魏如婳悄聲走至門口,扶在緊閉的房門口聽著外頭的動靜——

“就是呀,連堯王殿下都被她迷得神魂顛倒……”

“也不知道今天落水是不是她故意的……”

魏如婳正準備推門喝止,就聽阿彩的聲音陡然在外頭響起——

“你們在胡說些什麽!”

魏如婳也推開門,似有似無地掃過那兩個嘴碎的丫鬟一眼,擡眸正好瞧見阿彩帶著一個貴婦人朝著自己換衣服的這屋來。

這貴夫人魏如婳遠遠地有瞧見過,想來便是文府的當家主母。

那文夫人此時也是滿面怒容,見魏如婳出來又有些尷尬地絞了絞手帕,走上前去拉起魏如婳的手:

“這些小蹄子說的話,縣主可莫要放在心上。”

魏如婳沒有收回手,但臉色並稱不上好看,只淡淡地回了句:“若是這是文府的待客之道,我想……”
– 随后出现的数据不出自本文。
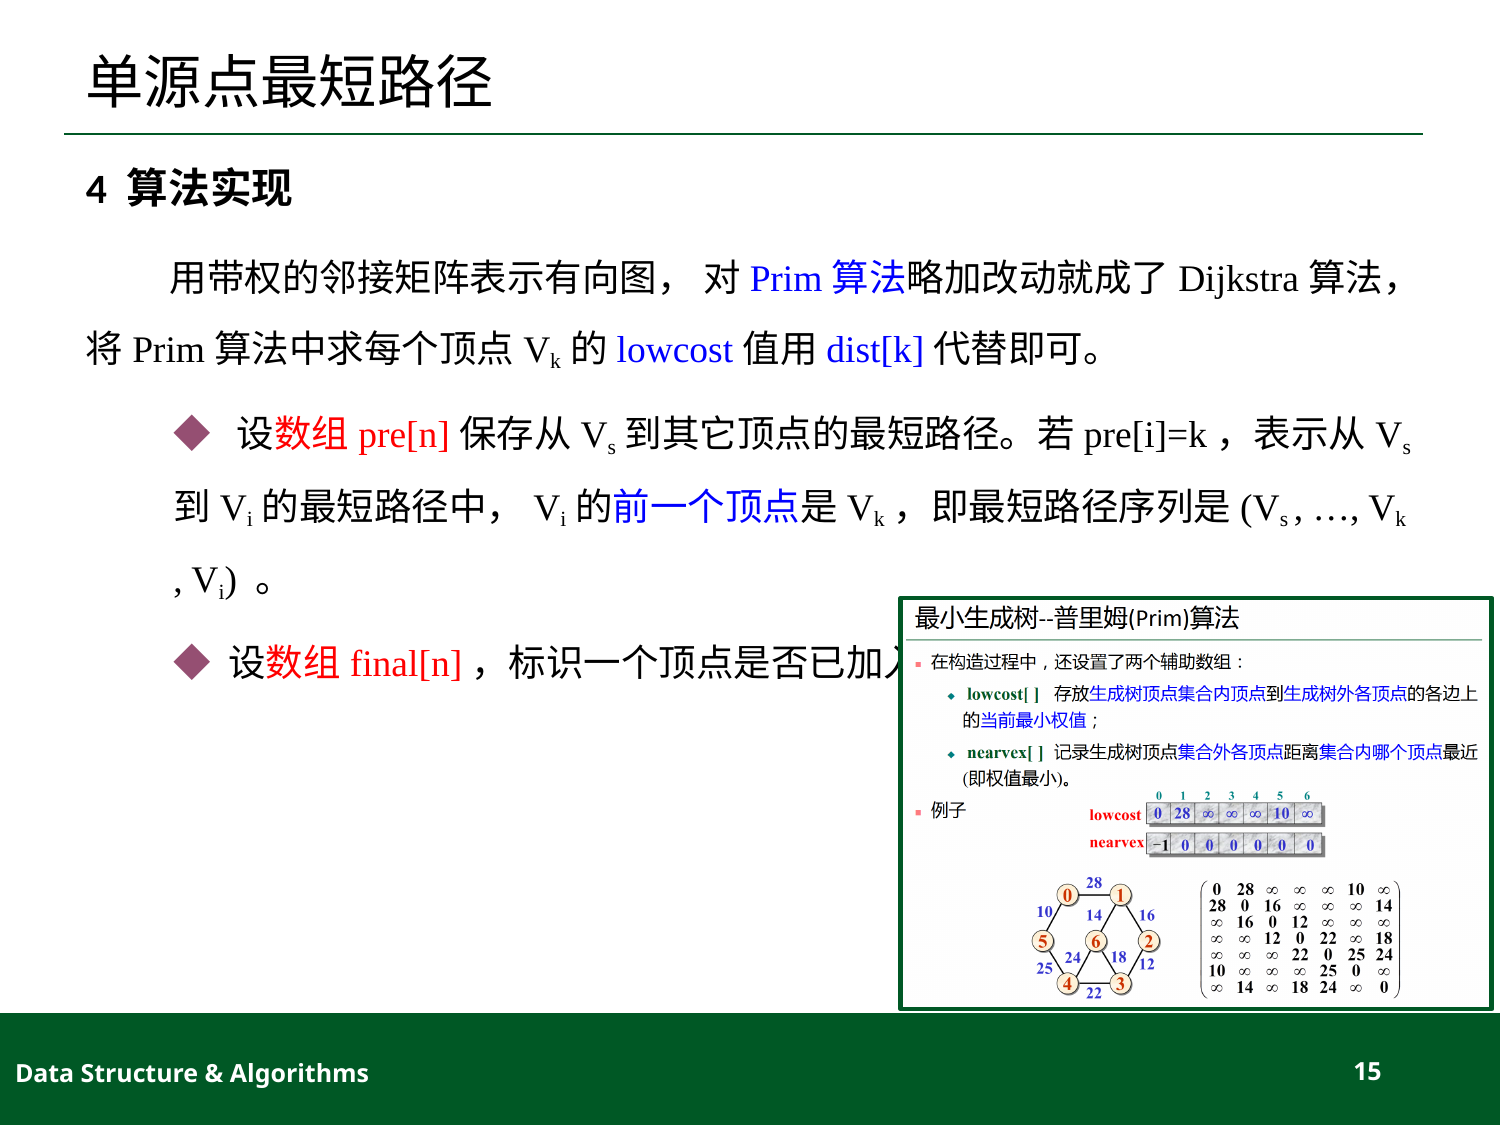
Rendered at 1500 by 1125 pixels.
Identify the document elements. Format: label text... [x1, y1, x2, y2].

slide_number 15 [1059, 1042, 1397, 1103]
list 4 算法实现 用带权的邻接矩阵表示有向图， 对Prim算法略加改动就成了Dijkstra算法，将Prim算法中求每个顶点Vk的lowcost值用dist[k]代替即可。 ◆ 设数组pre[n]保存从Vs到其它顶点的最短路径。若pre[i]=k，表示从Vs 到Vi的最短路径中，Vi的前一个顶点是Vk，即最短路径序列是(Vs , …, Vk , Vi) 。 ◆ 设数组final[n]，标识一个顶点是否已加入S中。 [70, 160, 1430, 991]
title 单源点最短路径 [70, 34, 1430, 135]
footer Data Structure & Algorithms [0, 1042, 507, 1103]
picture [903, 600, 1490, 1007]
還未等魏如婳的話音落下,文夫人就變了臉色,瞪了那倆丫鬟一眼,又繼續安撫著魏如婳:

“縣主說笑了,是這些個不知好歹的東西不知聽信了哪裏來的流言,待會定叫人處理了這些小蹄子。”

說罷,文夫人像是想起什麽,從袖中取出一個香囊,塞進了魏如婳的手中,賠著笑容。

魏如婳略微瞥了一眼,聞了聞——香囊精致小巧,散發出的味道清冽,瞧著是有提神醒腦的功效。

只是無功不受祿,魏如婳擡手要將這香囊還給文夫人。

“這是我們文家前些日子制的驅寒香包,只是一些小玩意,縣主才落了水,便收下吧,閑暇時拿出來把玩也不錯。”貴婦人樂呵地笑著,又推了香囊給魏如婳。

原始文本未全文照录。